What does it mean to revive a joke? Not a meme or a catchphrase, but an entire institution founded on the principle of principled disbelief? On June 3, 2025, in the Sala Dalmases of Barcelona’s Historical Archive, a group of scholars and artists did just that. They reconstituted the Academy of the Distrustful, a satirical literary society first imagined by the Catalan Neoclassical poet Manuel de Cabanyes in 1832. Its original members, including the painter Salvador Mayol, were devoted to a mock-serious ‘distrust’ of grand narratives, official histories, and poetic cliché. They were, in essence, a early-19th-century fact-checking guild with a theatrical bent.
The reconstitution is not the founding of a new club. It is a deliberate, ceremonial re-activation of a dormant idea. The choice of venue is precise: an archive, a temple to documented truth, housing the very papers that prove the Academy once existed as a whimsical thought. The act is a performance of historical continuity that is entirely self-aware. It raises quiet questions about our current age. In an era of deepfakes, algorithmic echo chambers, and contested realities, what is the function of organized distrust? Is it cynicism, or is it the highest form of intellectual hygiene?

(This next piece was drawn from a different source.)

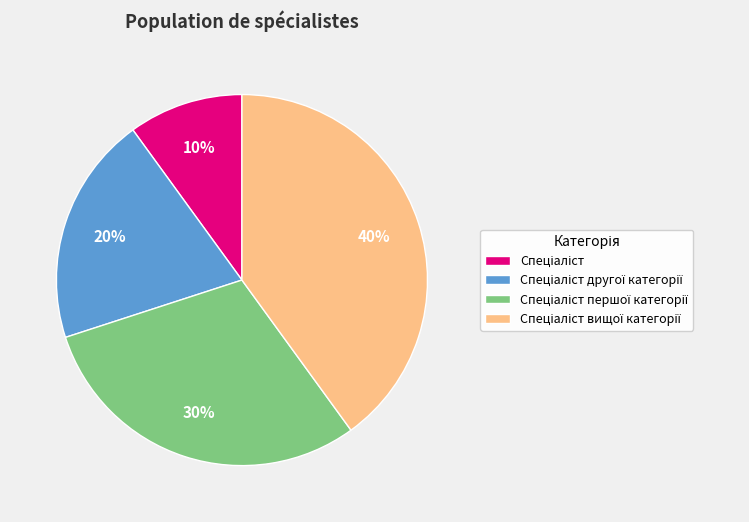

Count the number of slices in the pie.

4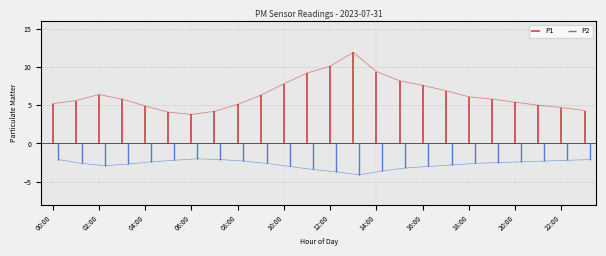

What is the maximum value shown in the chart?

11.9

The new Academicians, assuming their titles with appropriate gravity, do not merely celebrate a quirky footnote. They embody a philosophical stance. They perform the act of questioning the performance. The event has no immediate political weight, no manifesto beyond its own existence. Its power lies in its obscurity and its precision. It is a small, elegant tool for prying apart the layers of what we accept as real. By resurrecting a society dedicated to skepticism, they ask if the most necessary form of faith today is a faith in doubt itself.